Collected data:
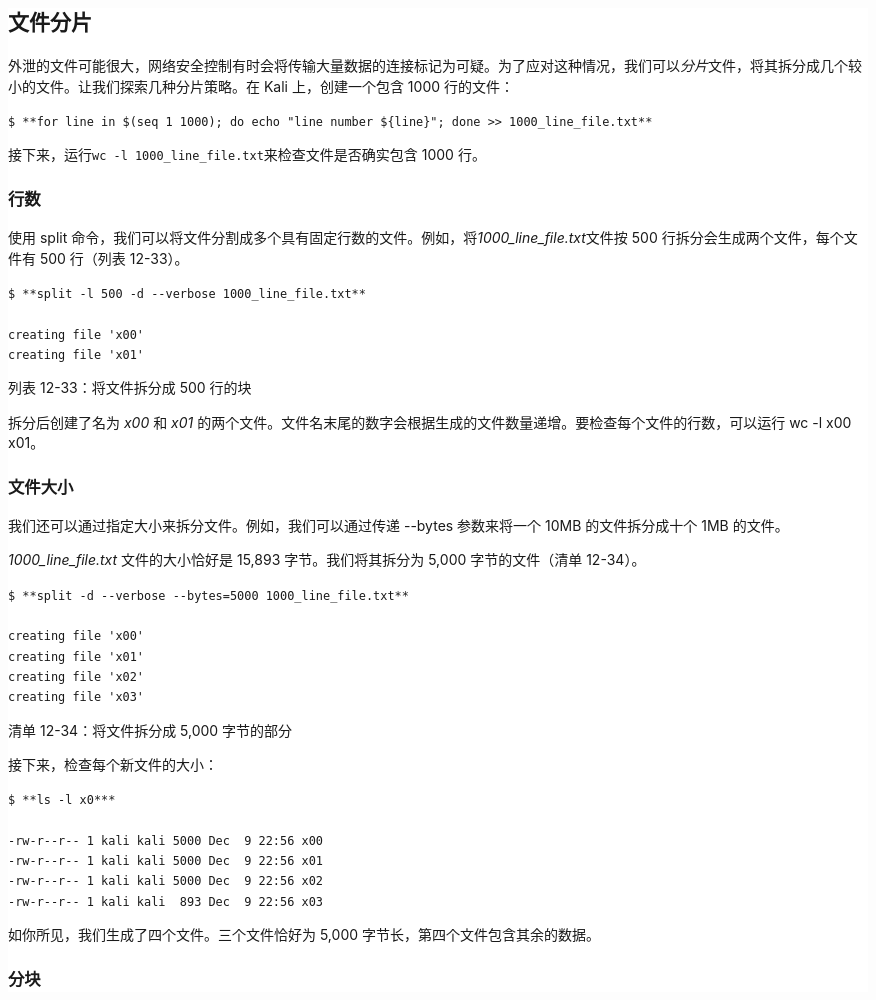 ## 文件分片

外泄的文件可能很大，网络安全控制有时会将传输大量数据的连接标记为可疑。为了应对这种情况，我们可以*分片*文件，将其拆分成几个较小的文件。让我们探索几种分片策略。在 Kali 上，创建一个包含 1000 行的文件：

```
$ **for line in $(seq 1 1000); do echo "line number ${line}"; done >> 1000_line_file.txt**
```

接下来，运行`wc -l 1000_line_file.txt`来检查文件是否确实包含 1000 行。

### 行数

使用 split 命令，我们可以将文件分割成多个具有固定行数的文件。例如，将*1000_line_file.txt*文件按 500 行拆分会生成两个文件，每个文件有 500 行（列表 12-33）。

```
$ **split -l 500 -d --verbose 1000_line_file.txt**

creating file 'x00'
creating file 'x01' 
```

列表 12-33：将文件拆分成 500 行的块

拆分后创建了名为 *x00* 和 *x01* 的两个文件。文件名末尾的数字会根据生成的文件数量递增。要检查每个文件的行数，可以运行 wc -l x00 x01。

### 文件大小

我们还可以通过指定大小来拆分文件。例如，我们可以通过传递 --bytes 参数来将一个 10MB 的文件拆分成十个 1MB 的文件。

*1000_line_file.txt* 文件的大小恰好是 15,893 字节。我们将其拆分为 5,000 字节的文件（清单 12-34）。

```
$ **split -d --verbose --bytes=5000 1000_line_file.txt**

creating file 'x00'
creating file 'x01'
creating file 'x02'
creating file 'x03' 
```

清单 12-34：将文件拆分成 5,000 字节的部分

接下来，检查每个新文件的大小：

```
$ **ls -l x0***

-rw-r--r-- 1 kali kali 5000 Dec  9 22:56 x00
-rw-r--r-- 1 kali kali 5000 Dec  9 22:56 x01
-rw-r--r-- 1 kali kali 5000 Dec  9 22:56 x02
-rw-r--r-- 1 kali kali  893 Dec  9 22:56 x03 
```

如你所见，我们生成了四个文件。三个文件恰好为 5,000 字节长，第四个文件包含其余的数据。

### 分块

What is expected: Determine how many lines of the records hold the word "verbose", giving only that number.

Exercise output: 2